In a statement, Amazon confirmed it was exiting “select ZIP codes” but said AmazonFresh continues to serve customers in major markets across the U.S., including Seattle, New York, Boston, Baltimore, Philadelphia, Washington D.C., Chicago, Atlanta, Dallas, Miami, Denver, Los Angeles, San Francisco and others, and internationally in London, Tokyo and Berlin.
The company also said that no fulfillment centers would close as a result of the cutbacks and that the move is unrelated to the Whole Foods Market acquisition.
Integrating Whole Foods
Analysts, however, see the cutback in AmazonFresh service as part of the company’s overall strategy to integrate Whole Foods into an expanded grocery offering.
“Amazon’s move today away from the AmazonFresh program is a clear second step in integrating Whole Foods, with many more moves to come,” said Spencer Millerberg, CEO of One Click Retail, which tracks Amazon’s product sales. “AmazonFresh on its own has not gained sufficient momentum in 10 years since it launched, while Whole Foods items on Amazon have been growing [around] 8% per week since launch.”
O’Leary of Planet Retail said he expects click-and-collect services to be “hugely relevant” for perishables in the future, and Whole Foods could be an element of that offering at Amazon.

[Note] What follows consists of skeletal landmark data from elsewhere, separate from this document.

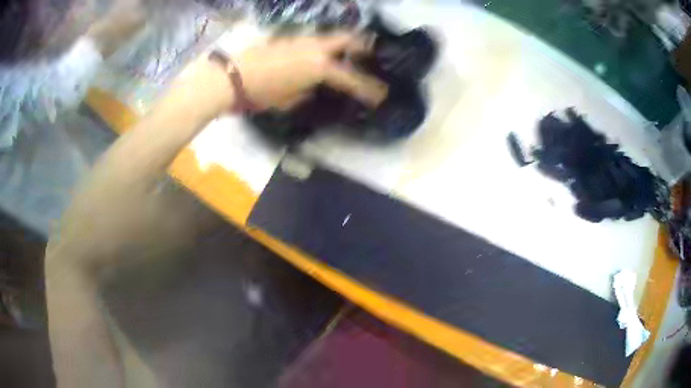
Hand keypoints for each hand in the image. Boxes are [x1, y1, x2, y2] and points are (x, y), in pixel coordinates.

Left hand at [235, 33, 387, 110]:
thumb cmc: (260, 94)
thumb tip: (313, 87)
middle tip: (371, 52)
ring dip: (341, 44)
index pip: (352, 79)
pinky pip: (312, 40)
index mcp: (320, 67)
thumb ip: (306, 92)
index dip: (369, 89)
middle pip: (348, 39)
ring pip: (330, 37)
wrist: (230, 77)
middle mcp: (316, 48)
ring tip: (345, 54)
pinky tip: (316, 55)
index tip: (382, 96)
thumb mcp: (288, 101)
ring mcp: (301, 39)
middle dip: (364, 46)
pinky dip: (321, 47)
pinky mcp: (288, 38)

“We expect Amazon to take learnings from its AmazonFresh Pickup locations in Seattle and try to scale that across more areas of the country, whether tethered to Whole Foods locations or standalone,” he said. “The elimination of last-mile delivery and that added expense makes these locations more economically feasible than AmazonFresh home delivery in many areas.”
Griswold of Gartner agreed that Amazon would likely expand its e-commerce efforts in areas where Whole Foods operates in order to leverage the retailer’s brick-and-mortar presence.
“I think they are looking in areas where they have Whole Foods to go even deeper into that e-commerce offering,” he said.